I have a polynomial $P(A,B,C)$ where $A,B,C \in \mathbb{R}$ and $A>0,B>0$. $$P(A,B,C)=C^2+A^2-2CA+4AB-2B+C-A$$
When will
- $P(A,B,C)>0$
- $P(A,B,C)=0$
- $P(A,B,C)<0$
I have tried factorizing in various ways but none of them is very helpful.

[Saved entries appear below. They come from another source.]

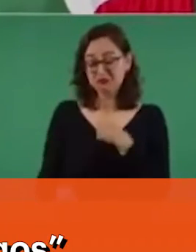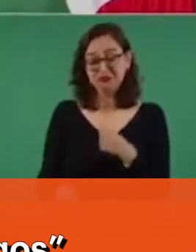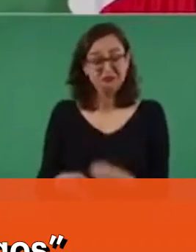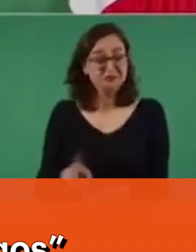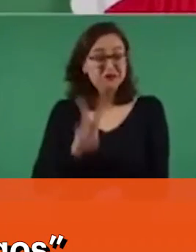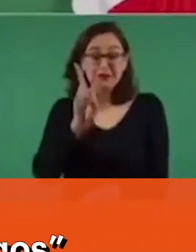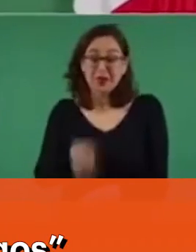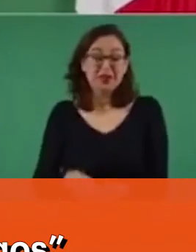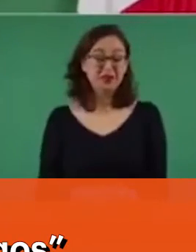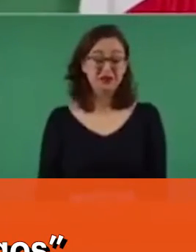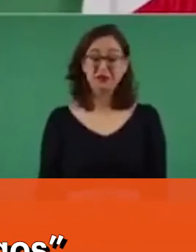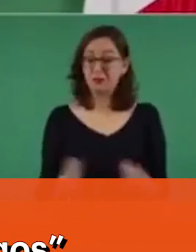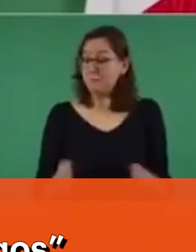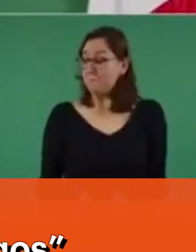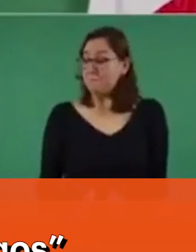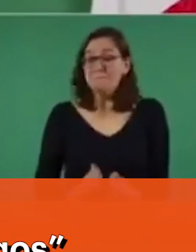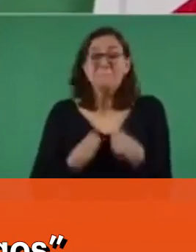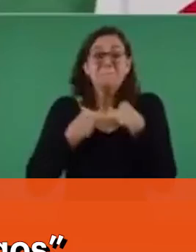vida.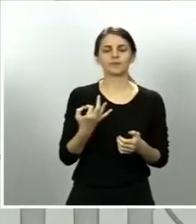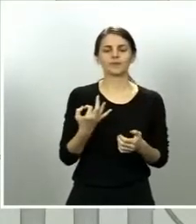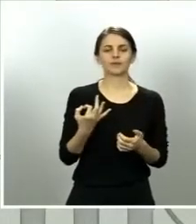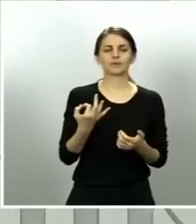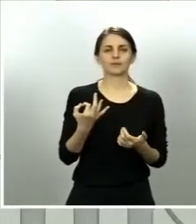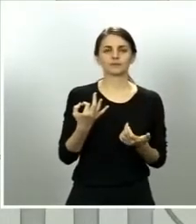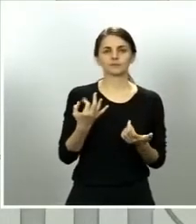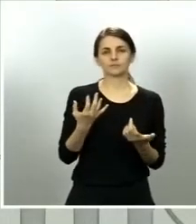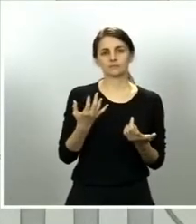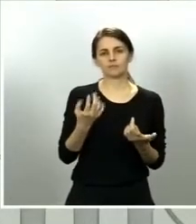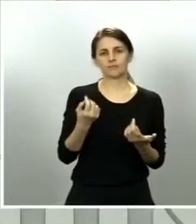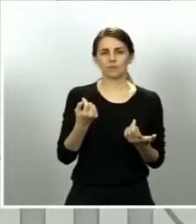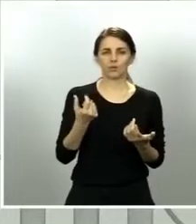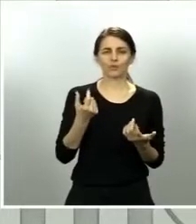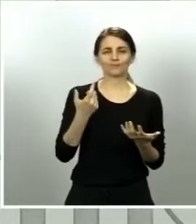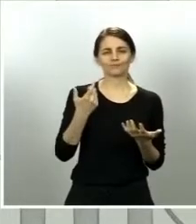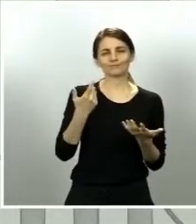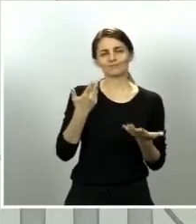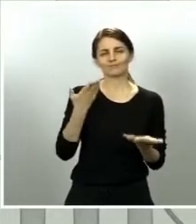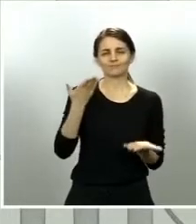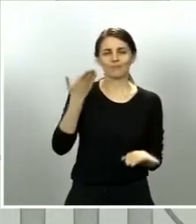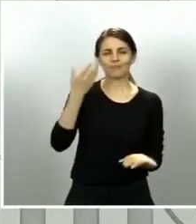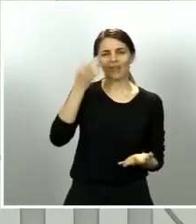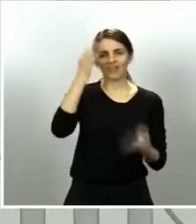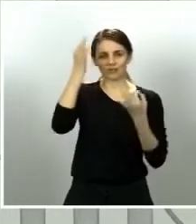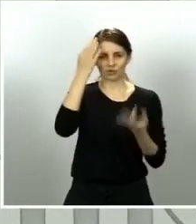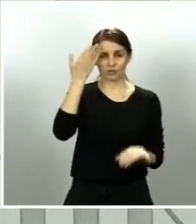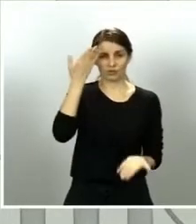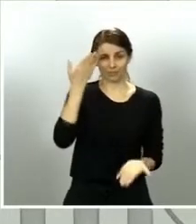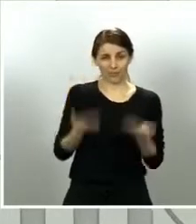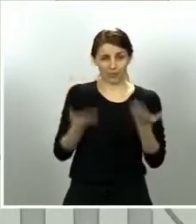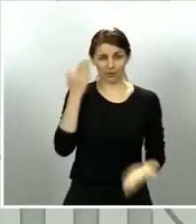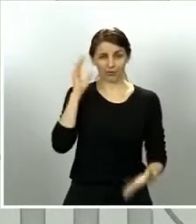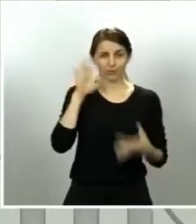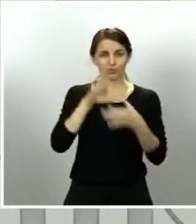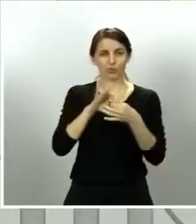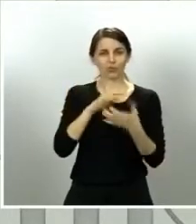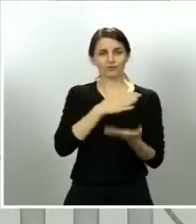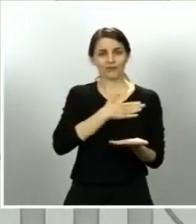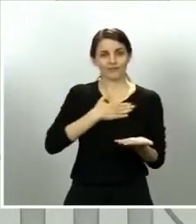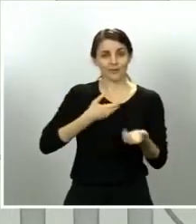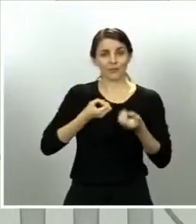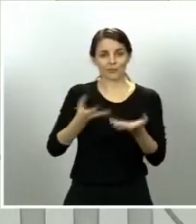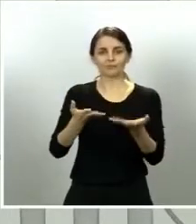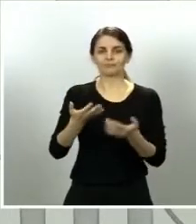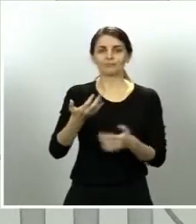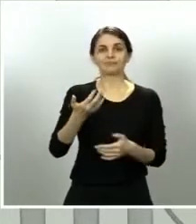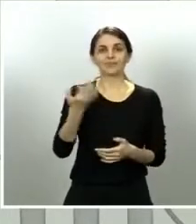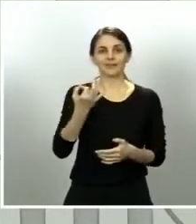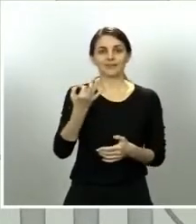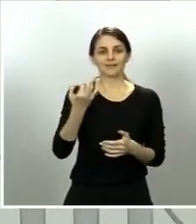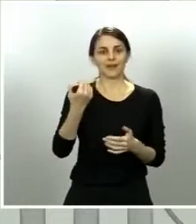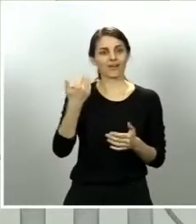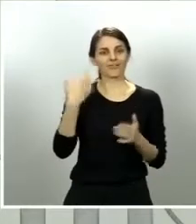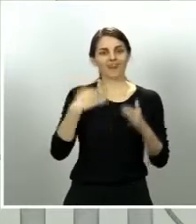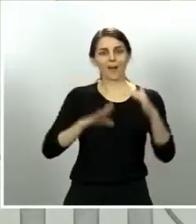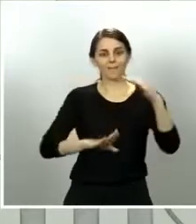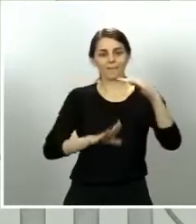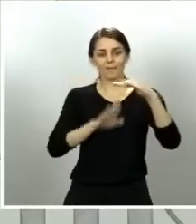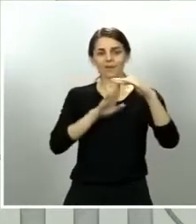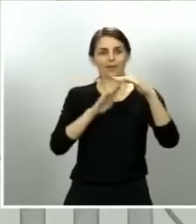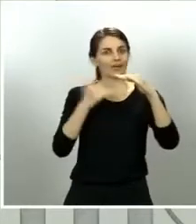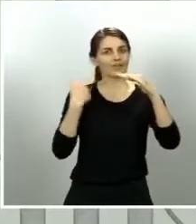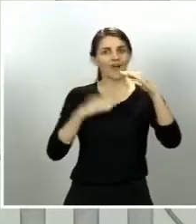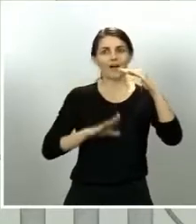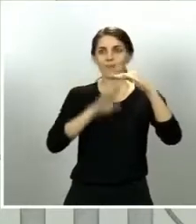a la valoración de los datos es el hecho de que hemos superado el pico, estamos doblegando la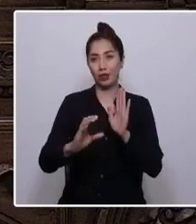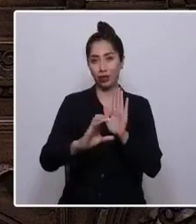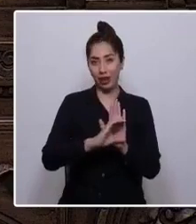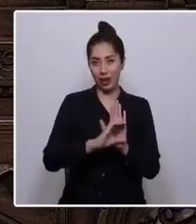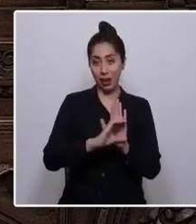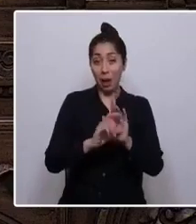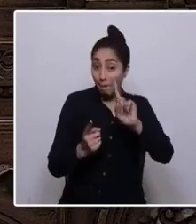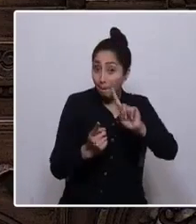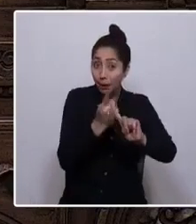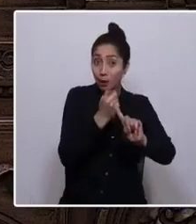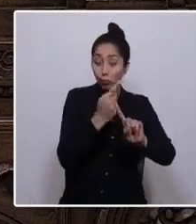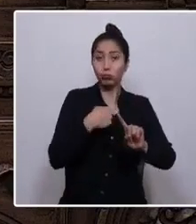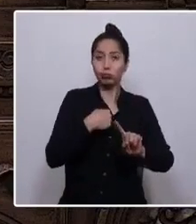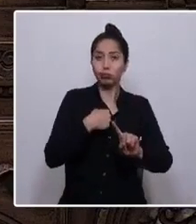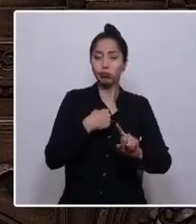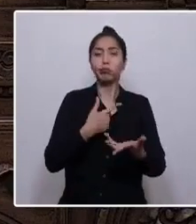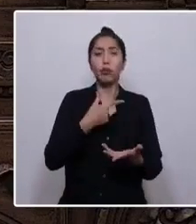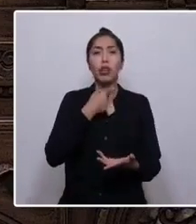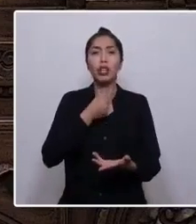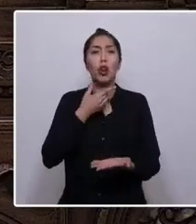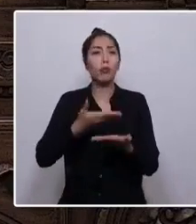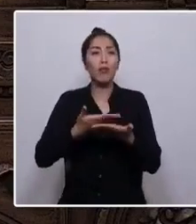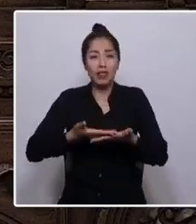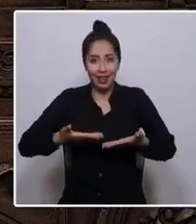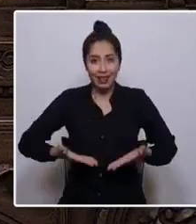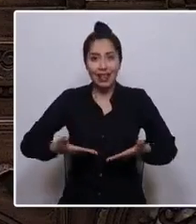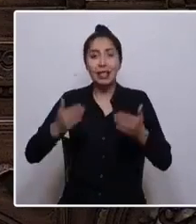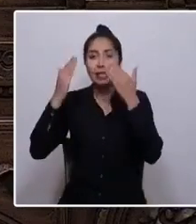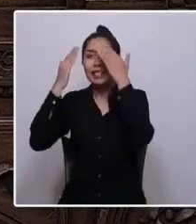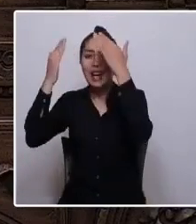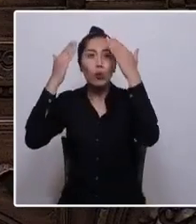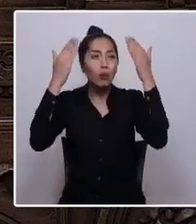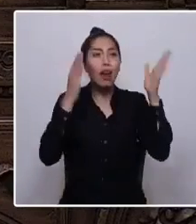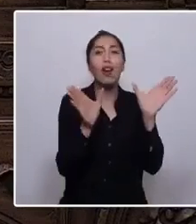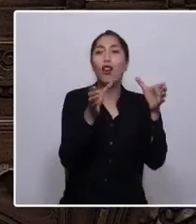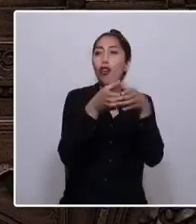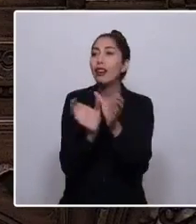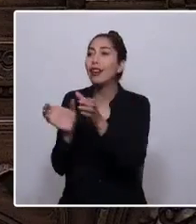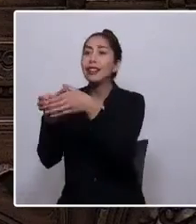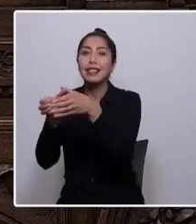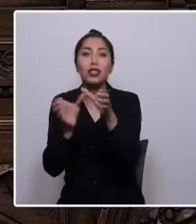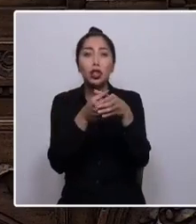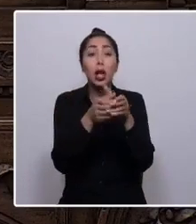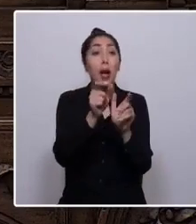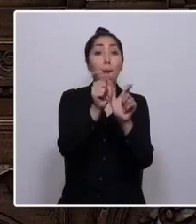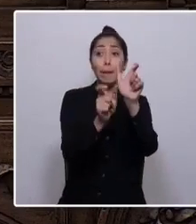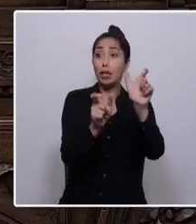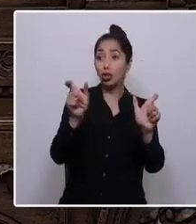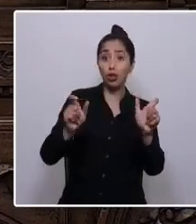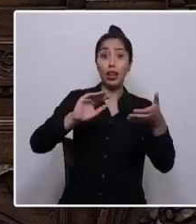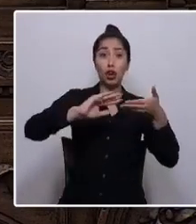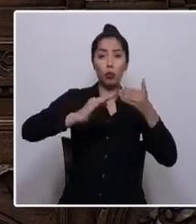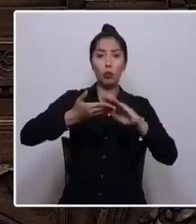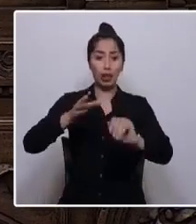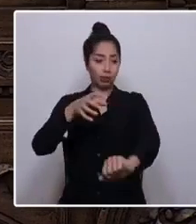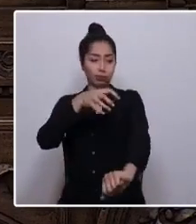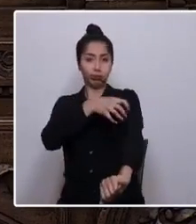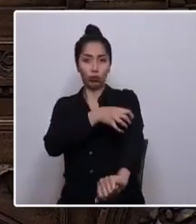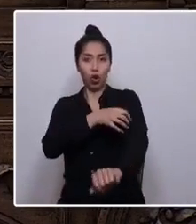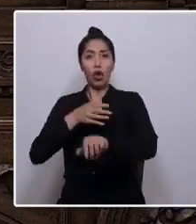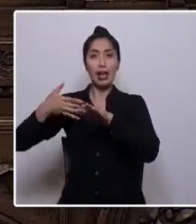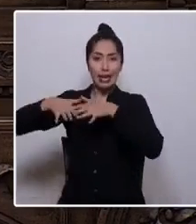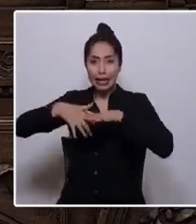en primer lugar quiero ocupar este espacio para saludar a las organizaciones, personas y comunidades de la región de los ríos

Any ideas here?
My attempt:
$P(A,B,C)=(C-A)^2+(C-A)+2B(2A-1)=(C-A)(C-A+1)+2B(2A-1)$
which leads to nowhere
Let $x=C-A$, then $P(A,B,C)=x^2+x+2B(2A-1) \equiv f(x)$.
$$\Delta=1^2-4(2B)(2A-1)=1-8B(2A-1)$$
$$1<8B(2A-1) \implies 2A-1> \frac{1}{8B} \implies A> \frac{8B+1}{16B}$$
$\Delta \ge 0 \land f(x) < 0$, $$\frac{-1-\sqrt{1-8B(2A-1)}}{2} < C-A < \frac{-1+\sqrt{1-8B(2A-1)}}{2}$$ where $0<A \le \dfrac{8B+1}{16B}$.
$\Delta \ge 0 \land f(x) = 0$, $$C-A=\frac{-1 \pm \sqrt{1-8B(2A-1)}}{2}$$ where $0<A \le \dfrac{8B+1}{16B}$.
$\Delta \ge 0 \land f(x) > 0$, $$\left| C-A+\frac{1}{2} \right|> \frac{\sqrt{1-8B(2A-1)}}{2}$$ where $0<A \le \dfrac{8B+1}{16B}$.